Staz stood in front of him, watching the performance.
“This is terrible. When? How?”
Her voice was clear and direct. “Do you expect me to believe I learned of our employee’s death before you?”
The man turned pleading eyes toward Staz. “This is the first I’ve heard of it.” He shook his head. “Our little Francie. Dead. This is horrible.”
“Stop!” Staz felt the vibration of her voice against his chest. “Only one of two scenarios can be true. Either you knew of Francie’s death and made the decision not to tell me; or you were truly unaware, which means you’ve lost control over your employees and customers. Don’t bother trying to choose which option you think will bring the easier consequence.”
“Let me look into it,” the man begged. “Like you said, I’m here, you’re there. I got people. Connections. Let me find out and get back to you.”
“Do you think your connections are better than mine?” Staz knew the answer. He wondered if this man did.
“Tell me what you want,” the man said. “I’ll do it. For you. For Francie.”
“The last woman has died in our employ. Do you understand?” the woman asked.
The man nodded like a jackhammer. Staz thought of a dog he had years ago. That dog used to shake his head so hard he’d bruise his ears.
“I do. I’ll do better. I’ve been so stressed running both businesses. I know it shouldn’t get in my way, but sometimes it does.”
“Our employees leave of their own accord,” she continued. “With money in their pockets and a place to go. Their lives are better because they’ve been with us. You will make sure of it.”
“I will. I been thinking about ways. Give me three months. I’ll be the example you show off to your whole organization.”

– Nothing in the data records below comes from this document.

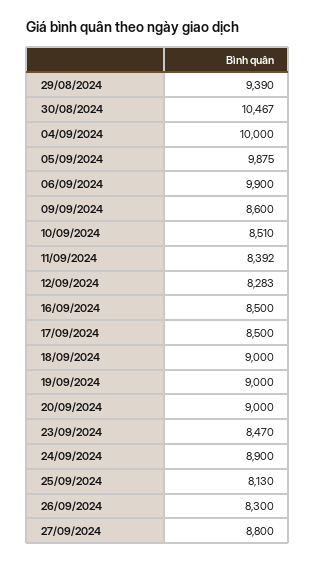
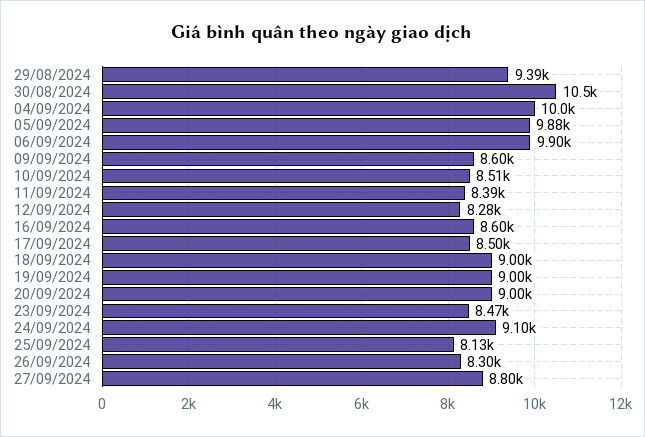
16/09/2024: 8500 -> 8600
24/09/2024: 8900 -> 9100

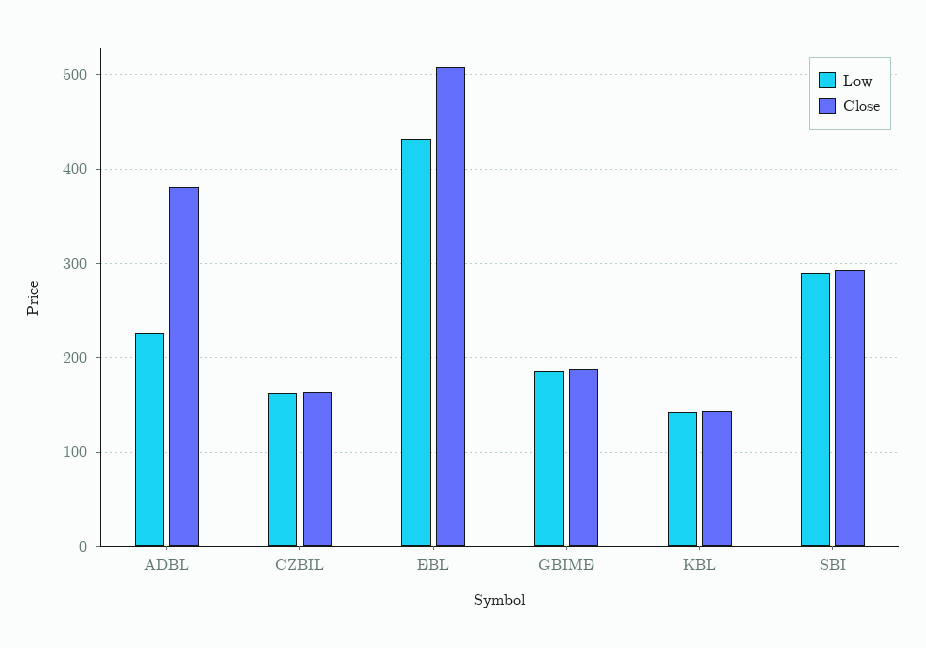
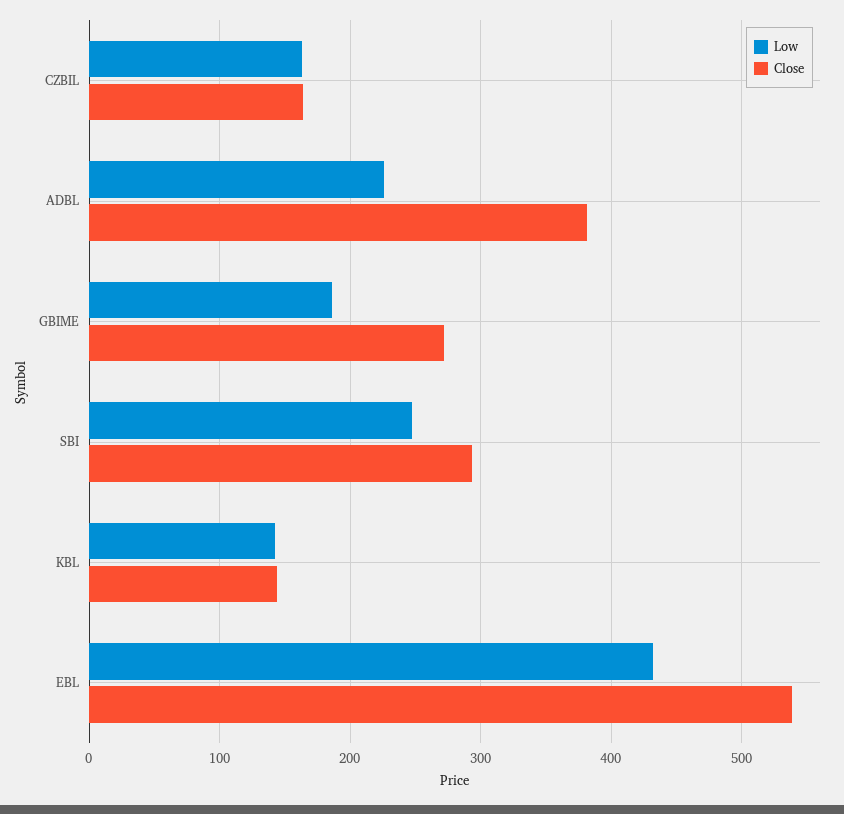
Close, EBL: 510 -> 540
Close, GBIME: 190 -> 270
Low, SBI: 290 -> 250

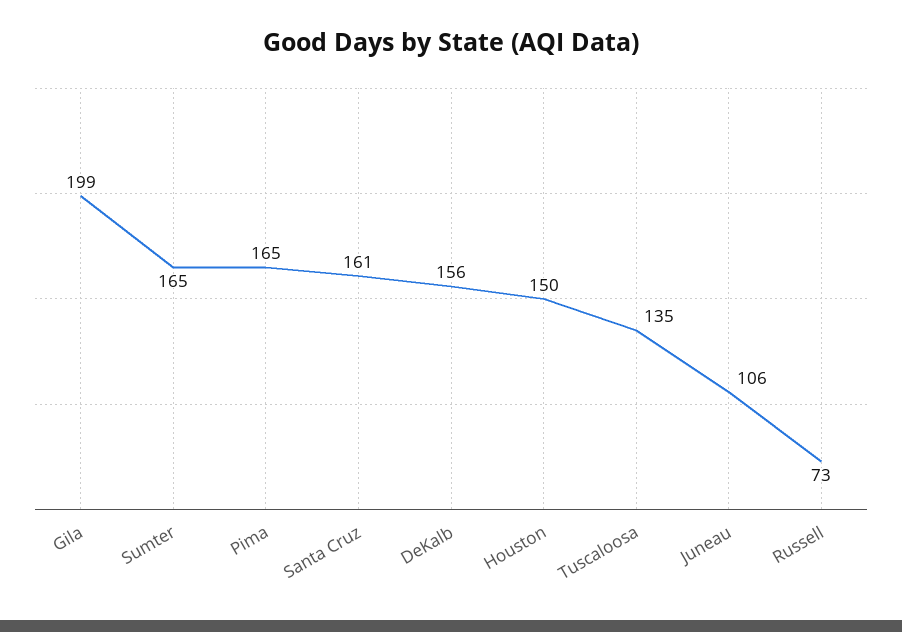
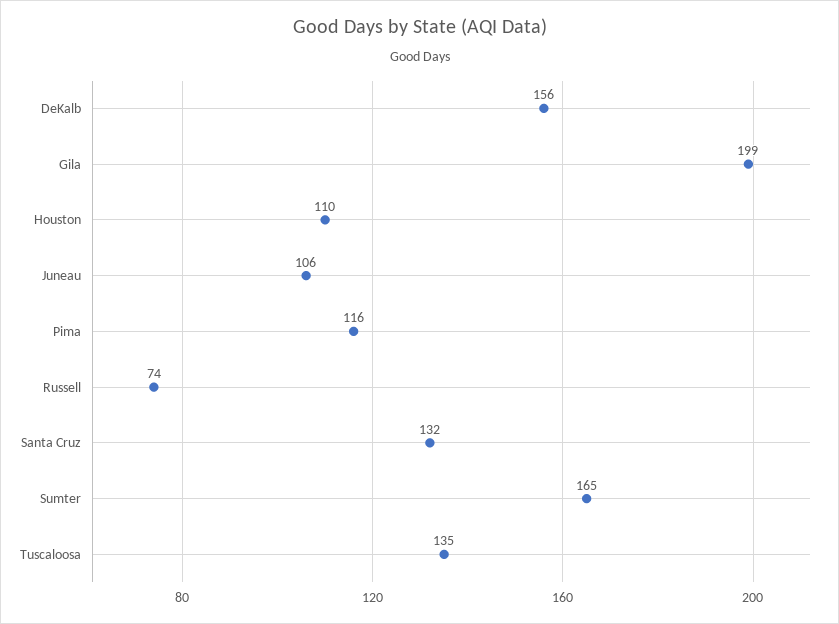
Pima: 165 -> 116
Santa Cruz: 161 -> 132
Houston: 150 -> 110
Russell: 73 -> 74

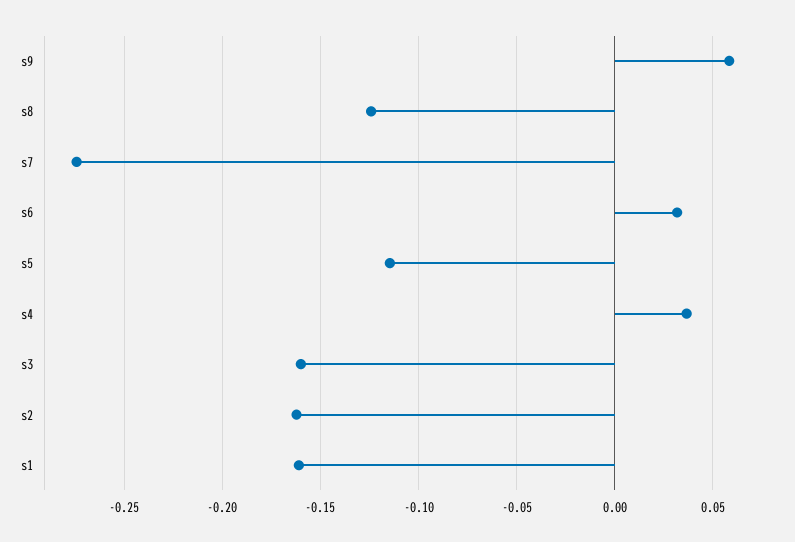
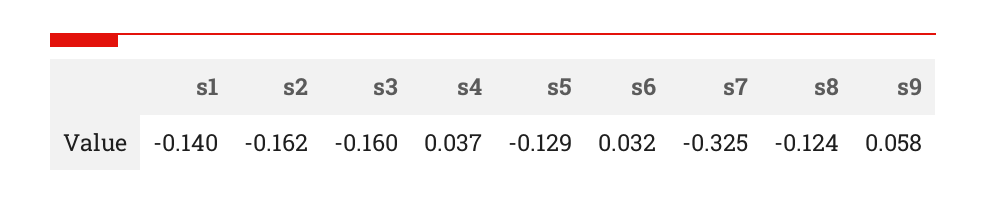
s7: -0.275 -> -0.325
s5: -0.115 -> -0.129
s1: -0.16 -> -0.14

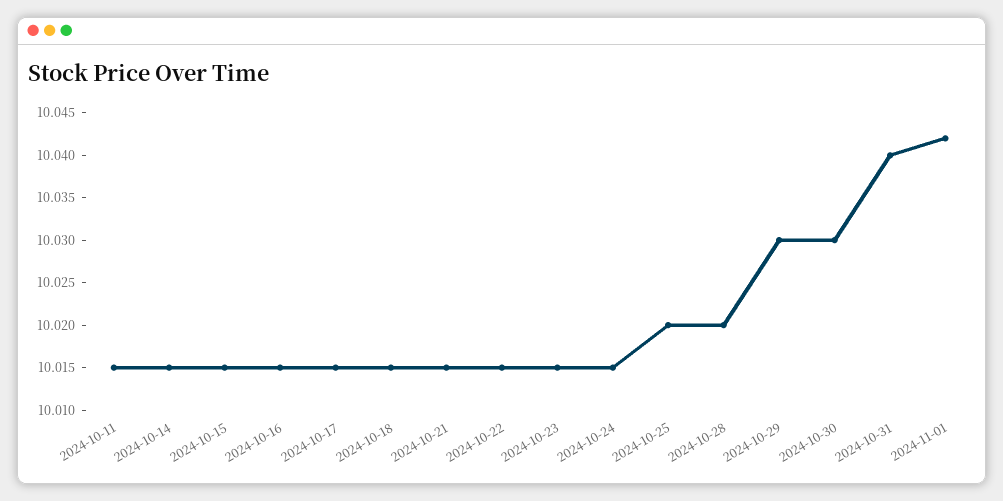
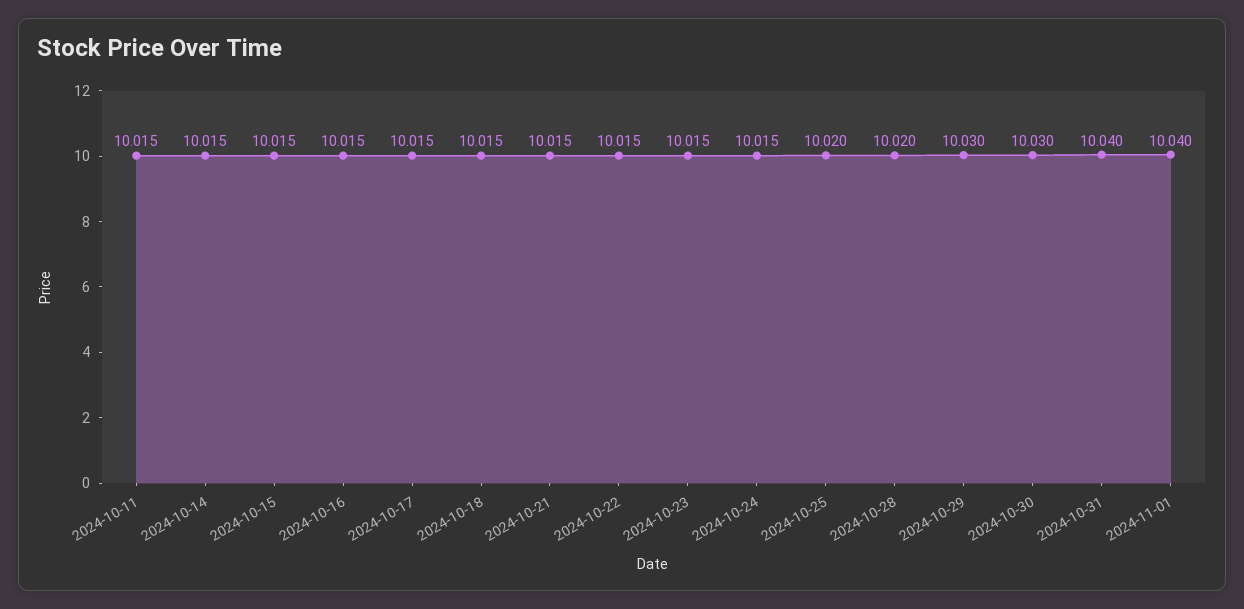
2024-11-01: 10.042 -> 10.04

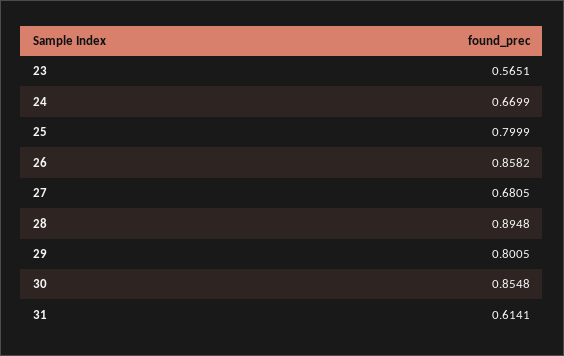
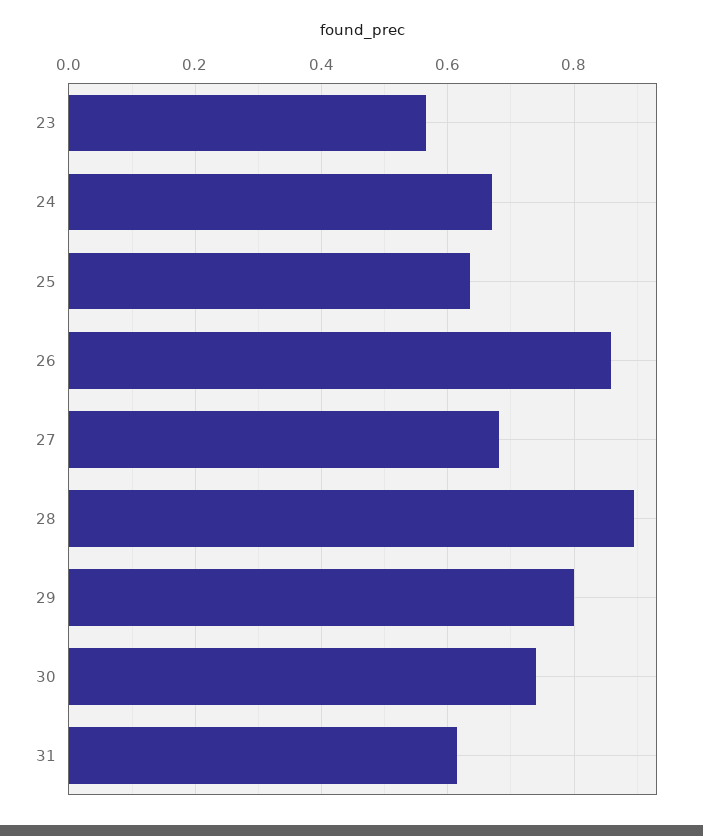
25: 0.7999 -> 0.64
30: 0.8548 -> 0.74

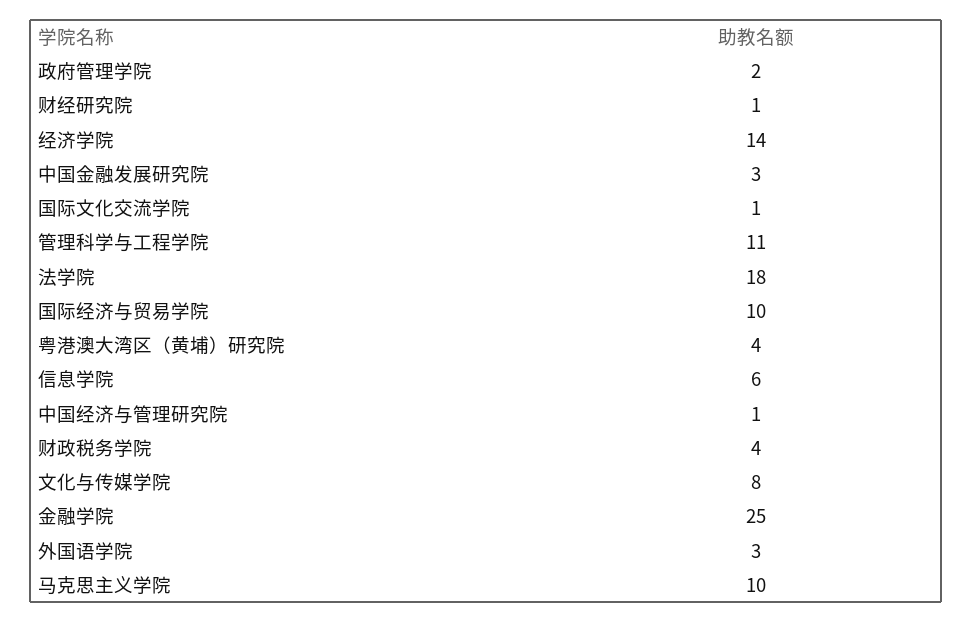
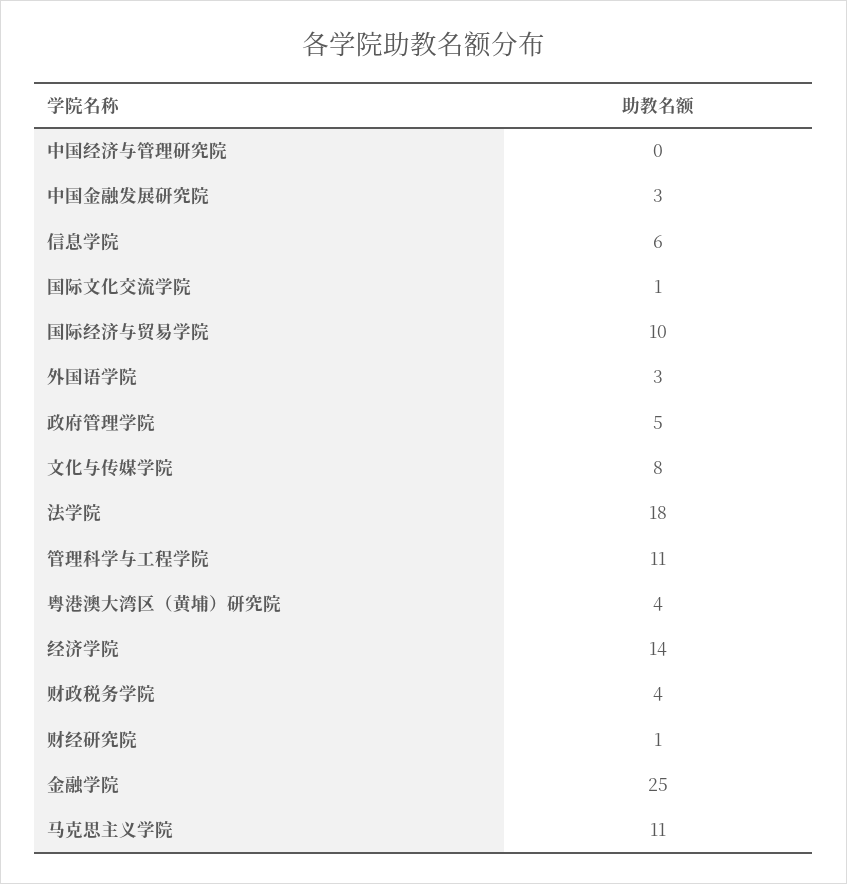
政府管理学院: 2 -> 5
中国经济与管理研究院: 1 -> 0
马克思主义学院: 10 -> 11

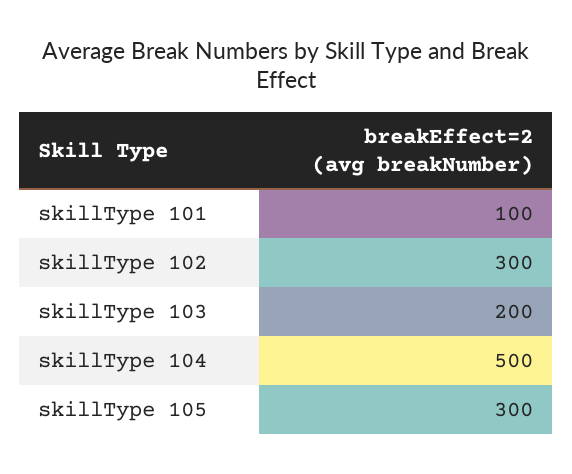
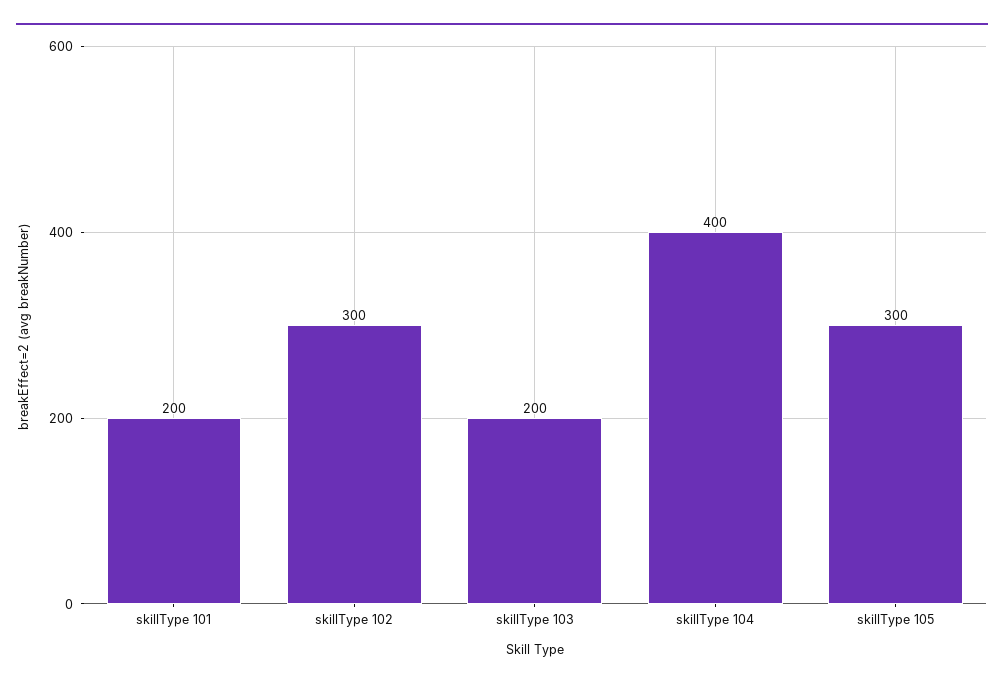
skillType 101: 100 -> 200
skillType 104: 500 -> 400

Staz knew she’d be unmoved by his promises.
“Crystal’s death cost you thousands of dollars,” she said. “Yet that wasn’t enough to remind you how seriously I take the well-being of the employees I entrust to your management. Perhaps pain serves as a better reminder. Staz?” Her voice was directed to him now. “Don’t hang up. I want to hear this.”
He nodded as though she was in the room. He hefted his hammer and hoped she was enjoying the man’s stuttered pleas. He reared back and took a pounding swing at the man’s right foot. He wondered if the phone’s technology was good enough to pick up the sound of cracking bones.
Then he reared back and delivered his second blow.